Un porte-parole de l'EMA a confirmé à l'AFP Factuel le 13 mai qu'AstraZeneca avait demandé le retrait du vaccin: "AstraZeneca a informé la Commission européenne de sa décision d'arrêter définitivement la commercialisation du produit pour des raisons commerciales".

"C'est une décision volontaire qu'un groupe peut prendre unilatéralement, mais il y a une procédure à suivre pour retirer légalement l'autorisation de mise sur le marché sur le marché européen", a détaillé l'EMA.

L'agence a rappelé que "la balance bénéfice/risque du vaccin était positive" et que "la décision prise par le groupe de retirer le vaccin est purement commerciale".

C'est aussi ce qu'a confirmé à l'AFP la porte-parole d'AstraZeneca, Fiona Cookson, contactée par email le 15 mai: "AstraZeneca est à l'origine du retrait, pas l'EMA, et ceci en raison d'un manque de commandes dû à l'arriver de nouveaux vaccins adaptés aux nouveaux variants du Covid".

Des effets indésirables et des procès

Ce vaccin, l'un des tout premiers sur le marché alors même que les vaccins n'étaient pas la spécialité d'Astrazeneca, avait subi plusieurs revers, notamment un feu vert de commercialisation qui n'est jamais arrivé aux États-Unis, et des problèmes de livraison en Europe (archive).
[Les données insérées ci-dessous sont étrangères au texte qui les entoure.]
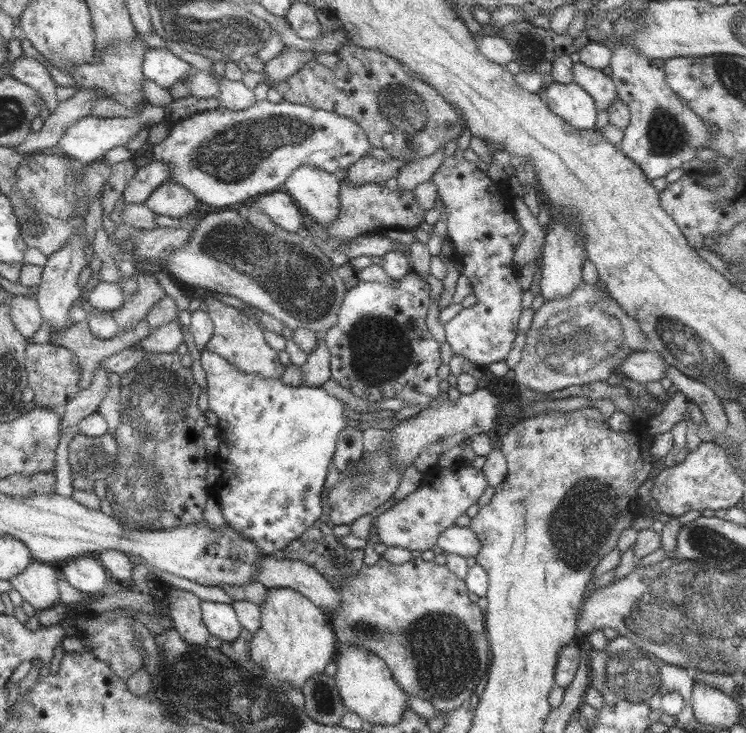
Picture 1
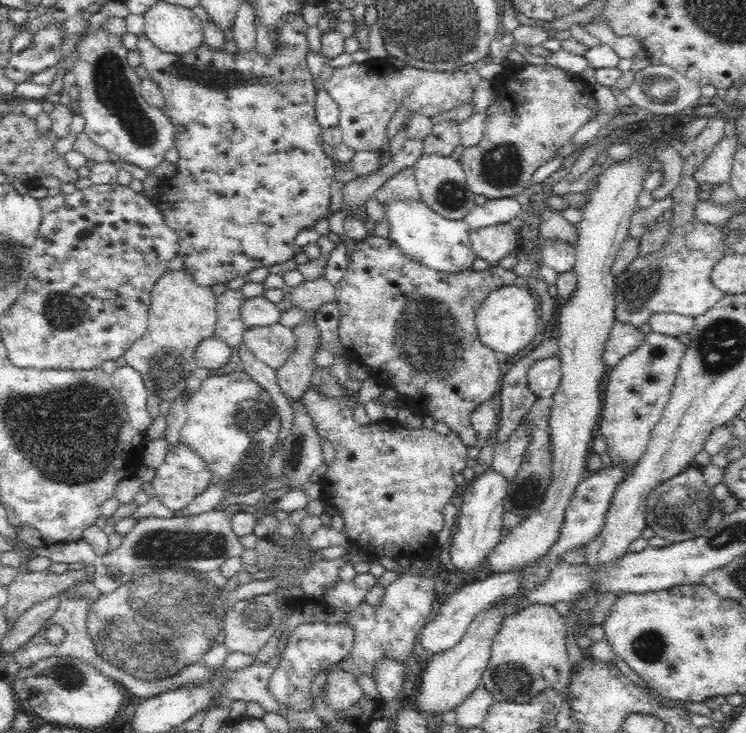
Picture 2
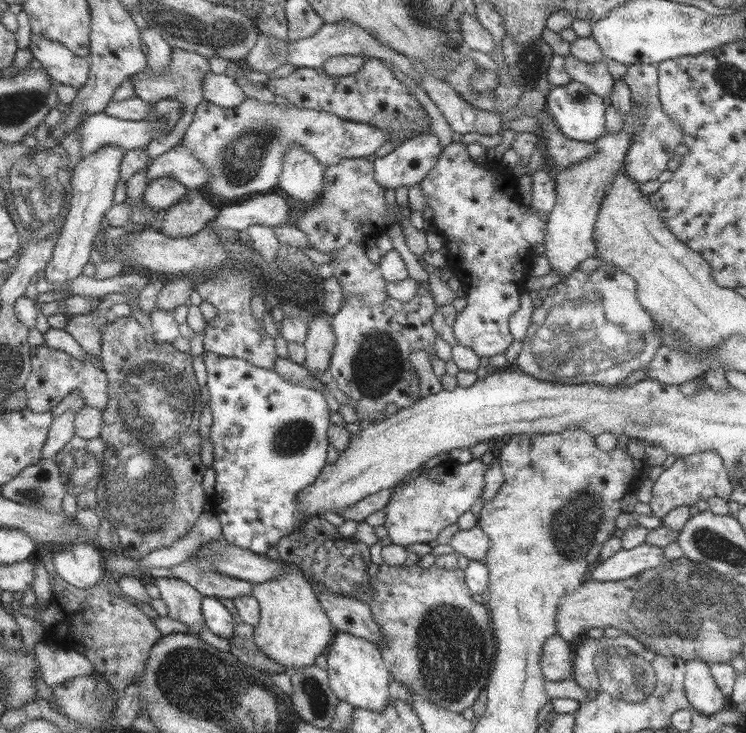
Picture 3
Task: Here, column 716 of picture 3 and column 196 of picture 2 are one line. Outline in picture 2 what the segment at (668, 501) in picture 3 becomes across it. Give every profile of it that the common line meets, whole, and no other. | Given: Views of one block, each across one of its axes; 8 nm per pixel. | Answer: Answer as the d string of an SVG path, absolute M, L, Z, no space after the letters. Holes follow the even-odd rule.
M182 443L168 451L165 463L158 468L153 480L155 495L170 511L187 508L198 496L202 495L211 484L211 472L205 470L205 461L190 451Z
De rares cas d'effets indésirables graves ont aussi assombri le destin du  vaccin: AstraZeneca a dû mettre à jour en avril 2021, avec l'accord du régulateur britannique MHRA, les informations sur le Vaxzevria pour inclure la possibilité qu'il déclenche dans de rares cas des thromboses.

Les syndromes de thromboses en question, les thrombopénies (TTS), engendrent la formation d'un caillot de sang avec des conséquences potentiellement mortelles. Ce syndrome rare est survenu chez environ 2 à 3 personnes sur 100.000 qui ont été vaccinées avec le vaccin d'AstraZeneca.

Le groupe fait face à plusieurs procédures juridiques sur les conséquences du vaccin, notamment l'une au Royaume-Uni menée au nom de 51 plaignants.

Les vaccins AstraZeneca et Johnson & Johnson (Janssen en Europe) avaient rapidement été largement abandonnés au profit de ceux de Pfizer-BioNTech et Moderna, tous deux à ARN messager, dans les pays européens.

AstraZeneca et Johnson & Johnson avaient toutefois gardé une place centrale dans Covax, un dispositif d'aide internationale à la vaccination Covid via un programme de l'ONU, du fait de son moindre coût et de sa facilité de production et de distribution (archive).

Le vaccin d'AstraZeneca a été l'objet de nombreuses infox dans le passé, sur son inefficacité supposée notamment, mais aussi et surtout sur le risque de thrombose, largement amplifié et exagéré par des publications trompeuses.